Some Advice From A Baby Lost Mama:
-Don't say, "It's God's Will." Even if we are members of the same congregation, unless you are a cleric and I am seeking your spiritual counseling, please don't presume to tell me what God wants for me. Besides, many terrible things are God's Will, that doesn't make them less terrible.
-Don't say, "It was for the best - there was probably something wrong with your baby." The fact that something was wrong with the baby is what is making me so sad. My poor baby never had a chance. Please don't try to comfort me by pointing that out.
-Don't say, "You can always have another one." This baby was never disposable. If had been given the choice between losing this child or stabbing my eye out with a fork, I would have said, "Where's the fork?" I would have died for this baby, just as you would die for your children.
-Don't say, "Thank God you lost the baby before you really loved it." I loved my son. Whether I lost the baby after two weeks of pregnancy or just after birth, I loved him.
-Don't say, "Isn't it time you got over this and moved on?" It's not something I enjoy, being grief-stricken. I wish it had never happened. But it did and it's a part of me forever. The grief will ease on its own timeline, not mine - or yours.
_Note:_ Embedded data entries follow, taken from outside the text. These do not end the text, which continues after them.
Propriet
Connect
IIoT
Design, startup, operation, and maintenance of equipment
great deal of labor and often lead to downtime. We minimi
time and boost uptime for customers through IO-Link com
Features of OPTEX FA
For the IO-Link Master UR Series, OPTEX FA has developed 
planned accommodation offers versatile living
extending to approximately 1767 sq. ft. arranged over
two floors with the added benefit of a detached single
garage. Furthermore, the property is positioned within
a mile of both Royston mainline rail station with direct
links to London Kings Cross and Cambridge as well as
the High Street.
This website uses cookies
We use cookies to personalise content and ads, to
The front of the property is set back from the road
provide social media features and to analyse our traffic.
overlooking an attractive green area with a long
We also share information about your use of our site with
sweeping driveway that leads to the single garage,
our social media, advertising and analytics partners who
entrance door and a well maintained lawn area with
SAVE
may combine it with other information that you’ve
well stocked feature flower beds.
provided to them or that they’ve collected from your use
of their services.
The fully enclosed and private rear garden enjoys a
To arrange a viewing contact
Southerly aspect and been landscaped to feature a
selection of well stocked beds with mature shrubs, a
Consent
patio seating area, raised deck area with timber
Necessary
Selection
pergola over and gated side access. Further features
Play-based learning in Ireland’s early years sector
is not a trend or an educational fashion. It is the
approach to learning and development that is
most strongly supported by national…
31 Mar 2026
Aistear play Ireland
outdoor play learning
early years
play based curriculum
-Don't say, "Now you have an angel watching over you." I didn't want him to be my angel. I wanted him to bury me in my old age.
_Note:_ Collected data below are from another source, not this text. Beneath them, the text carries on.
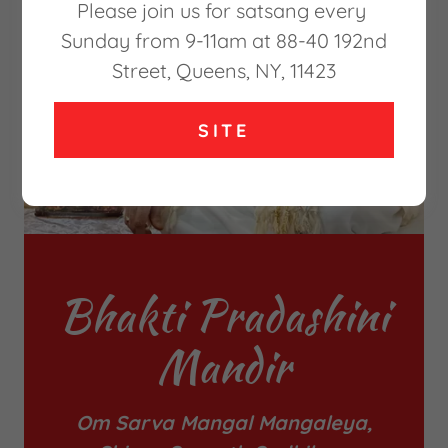
Please join us for satsang every
Sunday from 9-11am at 88-40 192nd
Street, Queens, NY, 11423
SITE
Bhakti Pradashini
Mandir
Om Sarva Mangal Mangaleya,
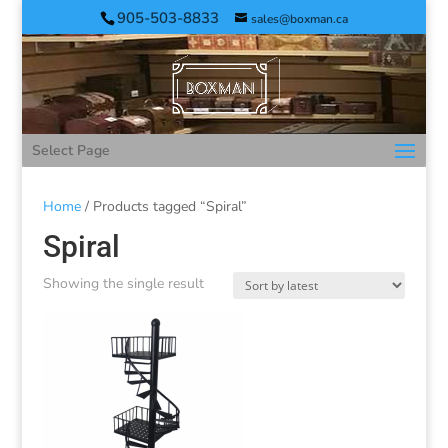
905-503-8833
sales@boxman.ca
Select Page
Home
/ Products tagged “Spiral”
Spiral
Showing the single result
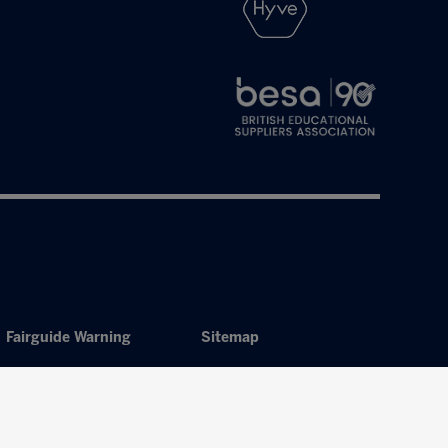
Fairguide Warning
Sitemap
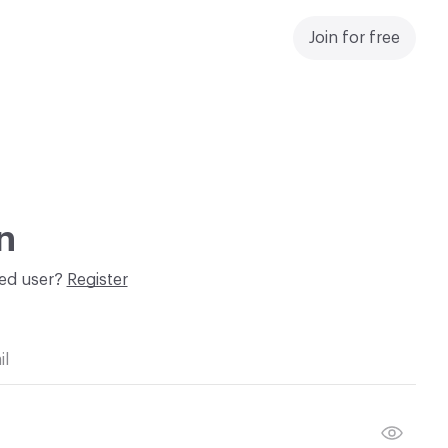
Join for free
n
red user?
Register
il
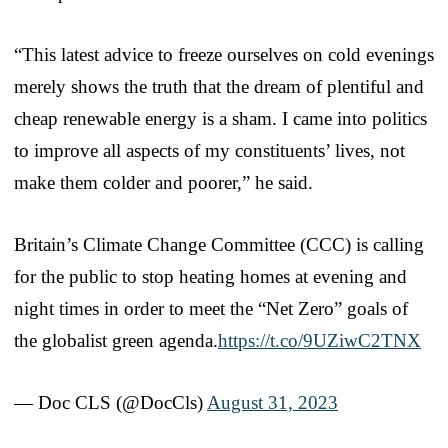
“This latest advice to freeze ourselves on cold evenings
merely shows the truth that the dream of plentiful and
cheap renewable energy is a sham. I came into politics
to improve all aspects of my constituents’ lives, not
make them colder and poorer,” he said.
Britain’s Climate Change Committee (CCC) is calling
for the public to stop heating homes at evening and
night times in order to meet the “Net Zero” goals of
the globalist green agenda.
https://t.co/9UZiwC2TNX
— Doc CLS (@DocCls)
August 31, 2023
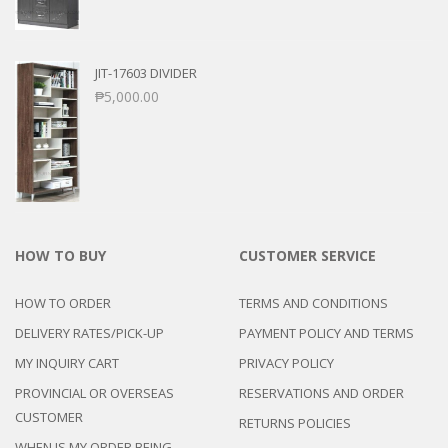
JIT-17603 DIVIDER
₱
5,000.00
HOW TO BUY
CUSTOMER SERVICE
HOW TO ORDER
TERMS AND CONDITIONS
DELIVERY RATES/PICK-UP
PAYMENT POLICY AND TERMS
MY INQUIRY CART
PRIVACY POLICY
PROVINCIAL OR OVERSEAS
RESERVATIONS AND ORDER
CUSTOMER
RETURNS POLICIES
WHEN IS MY ORDER BEING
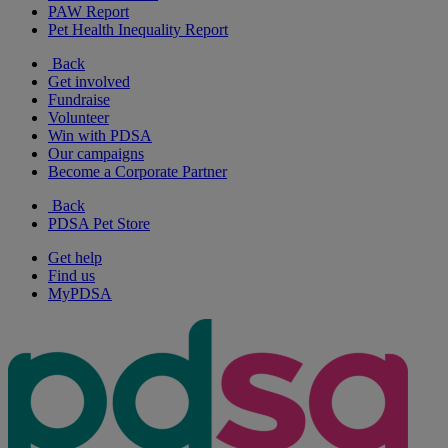
PAW Report
Pet Health Inequality Report
Back
Get involved
Fundraise
Volunteer
Win with PDSA
Our campaigns
Become a Corporate Partner
Back
PDSA Pet Store
Get help
Find us
MyPDSA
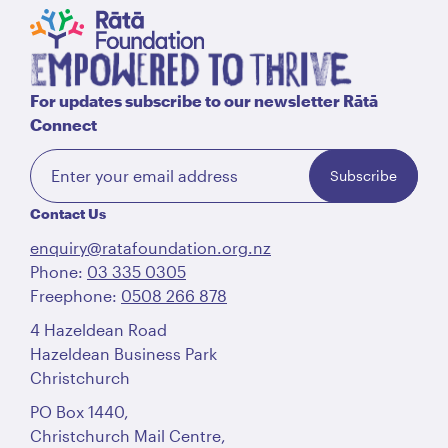
For updates subscribe to our newsletter Rātā
Connect
Subscribe
Contact Us
enquiry@ratafoundation.org.nz
Phone:
03 335 0305
Freephone:
0508 266 878
4 Hazeldean Road
Hazeldean Business Park
Christchurch
PO Box 1440,
Christchurch Mail Centre,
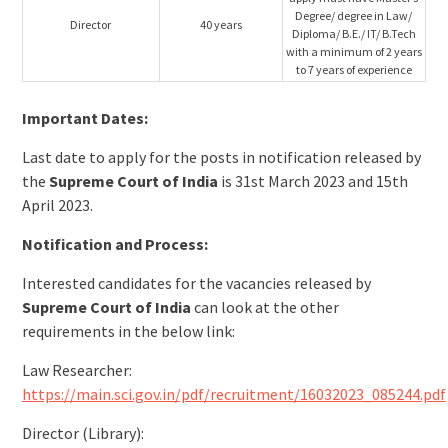
Degree/ degree in Law/
Director
40 years
Diploma/ B.E./ IT/ B.Tech
with a minimum of 2 years
to 7 years of experience
Important Dates:
Last date to apply for the posts in notification released by
the
Supreme Court of India
is 31st March 2023 and 15th
April 2023.
Notification and Process:
Interested candidates for the vacancies released by
Supreme Court of India
can look at the other
requirements in the below link:
Law Researcher:
https://main.sci.gov.in/pdf/recruitment/16032023_085244.pdf
Director (Library):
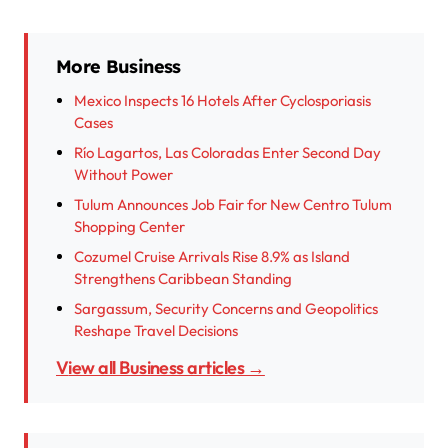
More Business
Mexico Inspects 16 Hotels After Cyclosporiasis
Cases
Río Lagartos, Las Coloradas Enter Second Day
Without Power
Tulum Announces Job Fair for New Centro Tulum
Shopping Center
Cozumel Cruise Arrivals Rise 8.9% as Island
Strengthens Caribbean Standing
Sargassum, Security Concerns and Geopolitics
Reshape Travel Decisions
View all Business articles →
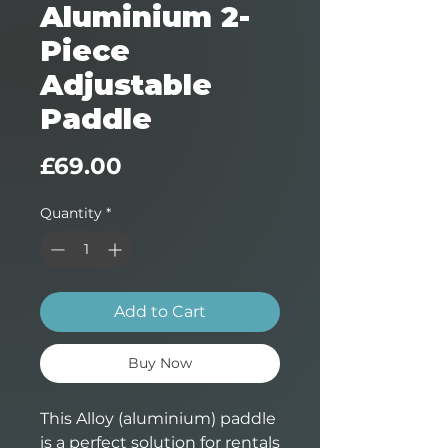
Aluminium 2-
Piece
Adjustable
Paddle
Price
£69.00
Quantity
*
Add to Cart
Buy Now
This Alloy (aluminium) paddle
is a perfect solution for rentals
-Don't say, "I understand how you feel." Unless you've lost a child, you really don't understand how I feel. And even if you have lost a child, everyone experiences grief differently.
-Don't tell me horror stories of your neighbor or cousin or mother who had it worse. The last thing I need to hear right now is that it is possible to have this happen six times, or that I could carry until two days before my due-date and labor 20 hours for a dead baby. These stories frighten and horrify me and leave me up at night weeping in despair. Even if they have a happy ending, do not share these stories with me.
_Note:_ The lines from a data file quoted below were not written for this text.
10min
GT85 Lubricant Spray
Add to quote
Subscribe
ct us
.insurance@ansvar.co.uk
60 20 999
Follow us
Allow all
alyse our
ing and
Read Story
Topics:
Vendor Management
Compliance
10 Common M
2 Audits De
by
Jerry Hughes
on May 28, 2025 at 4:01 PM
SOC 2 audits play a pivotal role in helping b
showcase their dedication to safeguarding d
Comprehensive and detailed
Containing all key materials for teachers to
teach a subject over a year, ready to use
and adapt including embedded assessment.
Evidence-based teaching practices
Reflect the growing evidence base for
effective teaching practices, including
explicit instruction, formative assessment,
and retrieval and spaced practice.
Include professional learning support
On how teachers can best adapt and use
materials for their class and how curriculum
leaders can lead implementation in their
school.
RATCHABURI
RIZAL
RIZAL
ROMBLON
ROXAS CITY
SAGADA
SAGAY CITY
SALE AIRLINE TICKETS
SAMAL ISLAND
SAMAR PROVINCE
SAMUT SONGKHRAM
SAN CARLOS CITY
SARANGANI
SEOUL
-Don't pretend it didn't happen and don't change the subject when I bring it up. If I say, "Before the baby died..." or "when I was pregnant..." don't get scared. If I'm talking about it, it means I want to. Let me. Pretending it didn't happen will only make me feel utterly alone. He may have been a stillborn, but he was Still Born.
- Don't say, "It's not your fault." It may not have been my fault, but it was my responsibility and I failed. The fact that I never stood a chance of succeeding only makes me feel worse. This tiny little being depended upon me to bring him safely into the world and I couldn't do it. I was supposed to care for him for a lifetime, but I couldn't even give him a childhood. I am so angry at my body you just can't imagine.
-Don't barage me with a hundred pictures of your healthy babies and children. I just lost my child and I long to see their face smiling at me in the same type of photos. Understand that it is hard for me to look your children and not see my own loss.
-Don't call more than once and don't be angry if the machine is on and I don't return your call. If we're close friends and I am not responding to your attempts to help me, please don't resent that, either. Help me by not needing anything from me for a while. If you're my boss or my co-worker:
-Do recognize that I have suffered a death in my family - not a medical condition.
-Do say, "I am so sorry." That's enough. You don't need to be eloquent. Say it and mean it and it will matter.
-Do say, "You're going to be wonderful parents some day," or "You're wonderful parents and that baby was lucky to have you." We both need to hear that.
-Do say, "I have lighted a candle for your baby," or "I have said a prayer for your baby."
-Do send flowers or a kind note - every one I receive makes me feel as though my baby was loved. Don't resent it if I don't respond.
-Do recognize that in addition to the physical after effects I may experience, I'm going to be grieving for quite some time. Please treat me as you would any person who has endured the tragic death of a loved one - I need time and space.
-Do understand if I do not attend baby showers/christening/birthday parties etc. And DON'T ask why I can't come.
Above all, please remember that this is the worst thing that ever happened to me. The word "miscarriage" and "stillbirth" are small and easy. But my baby's death is monolithic and awful. It's going to take me a while to figure out how to live with it. Bear with me.